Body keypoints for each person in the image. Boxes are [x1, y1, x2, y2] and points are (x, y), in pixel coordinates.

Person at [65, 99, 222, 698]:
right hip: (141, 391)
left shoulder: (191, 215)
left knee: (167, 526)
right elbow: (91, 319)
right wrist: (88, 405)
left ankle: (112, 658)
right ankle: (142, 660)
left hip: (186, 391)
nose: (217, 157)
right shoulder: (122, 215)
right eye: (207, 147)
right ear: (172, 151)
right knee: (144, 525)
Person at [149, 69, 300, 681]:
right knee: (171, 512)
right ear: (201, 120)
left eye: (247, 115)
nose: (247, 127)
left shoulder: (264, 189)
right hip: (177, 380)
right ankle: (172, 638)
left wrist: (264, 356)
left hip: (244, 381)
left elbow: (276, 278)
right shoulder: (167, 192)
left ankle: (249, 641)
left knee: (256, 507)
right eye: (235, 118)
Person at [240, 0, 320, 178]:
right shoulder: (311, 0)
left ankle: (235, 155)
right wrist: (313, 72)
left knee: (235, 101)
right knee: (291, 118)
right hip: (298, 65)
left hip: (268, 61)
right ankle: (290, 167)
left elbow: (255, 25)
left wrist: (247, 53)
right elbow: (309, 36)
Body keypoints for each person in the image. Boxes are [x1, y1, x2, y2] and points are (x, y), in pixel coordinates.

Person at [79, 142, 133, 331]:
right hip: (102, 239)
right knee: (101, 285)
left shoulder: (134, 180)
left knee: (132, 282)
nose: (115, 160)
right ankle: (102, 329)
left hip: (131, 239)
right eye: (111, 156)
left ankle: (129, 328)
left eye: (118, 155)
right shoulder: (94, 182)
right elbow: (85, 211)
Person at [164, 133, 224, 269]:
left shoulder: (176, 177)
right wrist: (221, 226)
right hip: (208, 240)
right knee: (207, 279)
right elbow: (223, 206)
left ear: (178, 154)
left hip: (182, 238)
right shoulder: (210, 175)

···

* [EXERCISE REQUIREMENTS]: After locating the line holding "left shoulder: (191, 215)" above, output exactly that line and every line after it through the line holding "right ankle: (172, 638)". Include nothing else.

* [RESPONSE BELOW]:
left shoulder: (191, 215)
left knee: (167, 526)
right elbow: (91, 319)
right wrist: (88, 405)
left ankle: (112, 658)
right ankle: (142, 660)
left hip: (186, 391)
nose: (217, 157)
right shoulder: (122, 215)
right eye: (207, 147)
right ear: (172, 151)
right knee: (144, 525)
Person at [149, 69, 300, 681]:
right knee: (171, 512)
right ear: (201, 120)
left eye: (247, 115)
nose: (247, 127)
left shoulder: (264, 189)
right hip: (177, 380)
right ankle: (172, 638)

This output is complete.